Novell Picks Sun Executive for Top Post (Washionton Post and LA Times)

Wednesday, March 19, 1997

Novell Picks Sun Executive for Top Post

Technology: The move is seen as an effort to protect
Novell's market share.

By RAJIV CHANDRASEKARAN, Washington Post

Seeking to guard its threatened dominance of the market
for software that runs office computer networks, Novell Inc. (
) on Tuesday named Sun Microsystems Inc. (
)'s top technologist to be its chairman and chief
executive.
Eric Schmidt, a key architect of the Internet's Java
programming language and one of the most respected technical
minds in Silicon Valley, will assume the new job April 7.
He joins a company that three years ago was widely seen
as the only one big and broad enough to take on industry
leader Microsoft Corp. () But since then it
has stumbled, analysts said, losing market share in its core
network software business and failing to adapt its products
rapidly for the fast-growing Internet.
Schmidt replaces Robert J. Frankenburg, who quit as
Novell's chief executive in August after criticism that he wasn't
reshaping the company quickly enough.
Schmidt said he decided to leave Mountain View-based
Sun, one of the largest and most healthy companies in Silicon
Valley, because of the potential he sees in Novell.
"I've done my due diligence and concluded there's
tremendous technology inside the company and we need to get
it out as fast as we can," Schmidt said in an interview.
Schmidt did not offer a detailed plan for reviving the
business.
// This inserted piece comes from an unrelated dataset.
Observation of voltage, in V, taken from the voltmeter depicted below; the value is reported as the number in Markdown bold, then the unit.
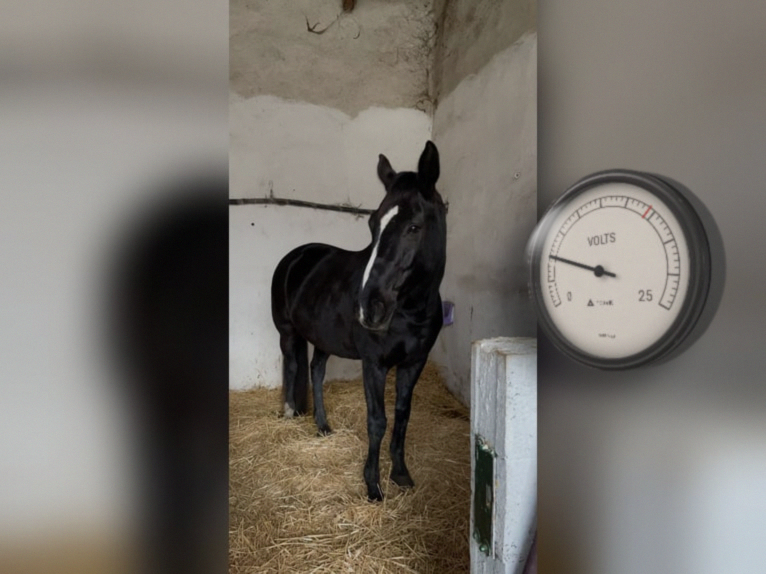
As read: **5** V
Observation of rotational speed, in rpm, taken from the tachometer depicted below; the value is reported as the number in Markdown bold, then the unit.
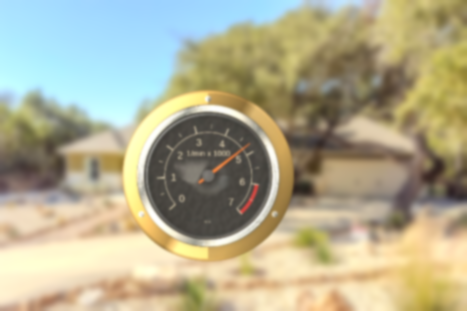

But he said he intends to focus heavily on
Internet-related technologies, including tools to help Novell
users better find information on the global network.
Some industry watchers questioned whether Schmidt, who
has never run a company, has the expertise to pilot Novell,
which has 5,800 employees and $1.4 billion in sales last year.
Novell's stock rose 87.5 cents to close at $9.44 on the
Nasdaq Stock Market.
Long the leading supplier of software that enables
computers in offices to talk to each other, Novell's flagship
NetWare product has been losing ground to Microsoft's
Windows NT operating system and other products.
Based in Orem, Utah, Novell has about 50% of the market
for software that connects desktop computers to printers and
data-storage devices. But in the fast-growing market for
software to run intranets--corporate networks modeled after
the Internet--the company has failed to act aggressively,
analysts said.
The company also has made other missteps. In 1994,
Novell spent $855 million to buy WordPerfect Corp., the
maker of word-processing software by that name. But after the
software failed to erode the share of Microsoft's competing
products, Novell sold the division for just $124 million.